The delays haven’t discouraged him, however. Instead, he continued training at home and privately at Glendale Fighting Club, honing his skills in between making TikToks and streaming on Twitch. Don’t get it twisted, though. Once the date was settled about 10 weeks prior to fight night, Shahbazyan’s focus honed in on August 1 and keeping his spotless record.
“We’ve been training since January,” Shahbazyan said. “So, most of the stuff is just polishing and improving on things. I feel good already, and I literally can’t wait to go out and perform.”
To say Tavares and Brunson are “gatekeepers” in the middleweight division is not a tag steeped in disrespect but rather acknowledgement of their long-sustained quality in the Octagon. In Brunson’s case, the 36-year-old’s only UFC losses came against title-winners or challengers.
Essentially, taking out Tavares and Brunson in successive fights is a little like the concept of unlocking chakras in Avatar: The Last Airbender. With each win, Shahbazyan climbs closer to the ultimate goal of a UFC belt, currently held by Israel Adesanya – also known as “The Last Stylebender.”

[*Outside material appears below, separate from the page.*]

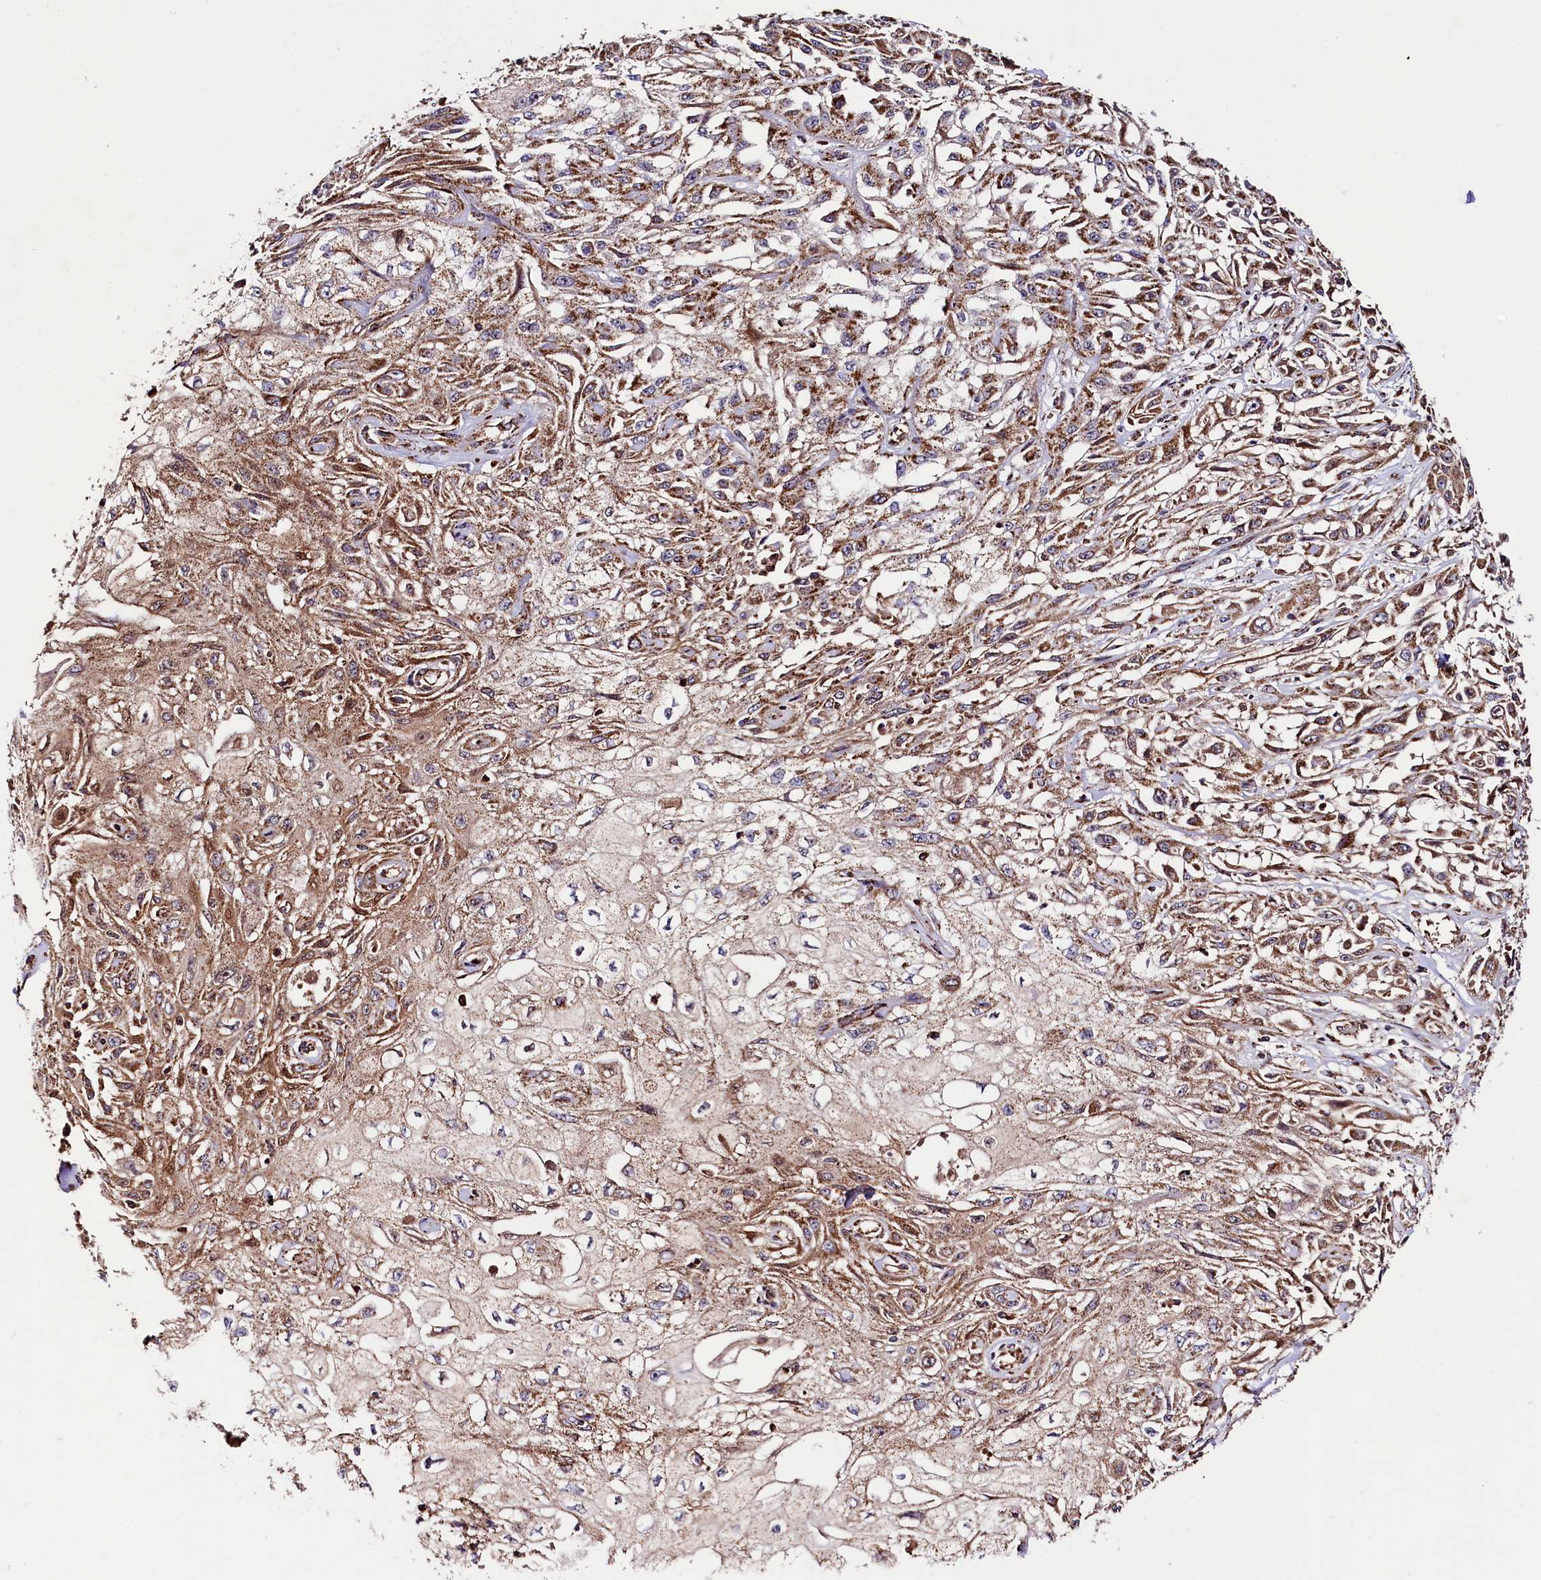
{"staining": {"intensity": "strong", "quantity": ">75%", "location": "cytoplasmic/membranous"}, "tissue": "skin cancer", "cell_type": "Tumor cells", "image_type": "cancer", "snomed": [{"axis": "morphology", "description": "Squamous cell carcinoma, NOS"}, {"axis": "morphology", "description": "Squamous cell carcinoma, metastatic, NOS"}, {"axis": "topography", "description": "Skin"}, {"axis": "topography", "description": "Lymph node"}], "caption": "Immunohistochemistry (IHC) image of human metastatic squamous cell carcinoma (skin) stained for a protein (brown), which exhibits high levels of strong cytoplasmic/membranous positivity in about >75% of tumor cells.", "gene": "CLYBL", "patient": {"sex": "male", "age": 75}}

Cartoons aside, Shahbazyan is quick to note that while he does think of what his path upward looks like, he isn’t ignorant to the task in front of him.
“It seems like he’s changed up his style a little more,” Shahbazyan said. “I’m ready for both styles, whether he’s going to come out a little (wilder) or whether he’s going to be defensive or something like that.”
Fighter Trailer: Edmen Shahbazyan
Fighter Trailer: Edmen Shahbazyan
That stylistic change is something that earned Brunson his most recent back-to-back decision wins over Elias Theodorou and Ian Heinisch, a shift borne from nearly eight years spent on the UFC roster. Moreover, this main event bout – although only three rounds – is Brunson’s third. The former Division II All-America wrestler is 2-1 in those contests, with each of the bouts ending inside the first round.
The upgrade to the headlining slot is an unexpected increase in pressure, but as Shahbazyan continues to note, the higher the expectations, the better his performance.
“I think it’s going to be awesome,” Shahbazyan said. “When I was a kid, I would always picture myself in the main event spot walking out with the longer music and stuff like that. It’s cool to actually get to do it this time. At a young age, too. I’m 22 years old and been dreaming about that 10 years ago. Getting to do it now, it’s just going to be amazing and definitely something I’m looking forward to, but most important for me is going out and fighting and getting that victory.”
Spectacle aside, August 1 provides another crucial look at arguably the most exciting UFC fighter under 25 years old. If Shahbazyan improves to 12-0, he’s right in the mix with the best at 185 pounds. If he does so in the same fashion that he has made a habit, the mixed martial arts community might find themselves stripping away any disclaimers — Shahbazyan might just be The Big Thing.
“It’s so inspiring and motivational,” Shahbazyan said. “I’m pumped. I’m really happy, and I just want to put on a good show for everybody. I’m ready to go. This is what it’s all about.”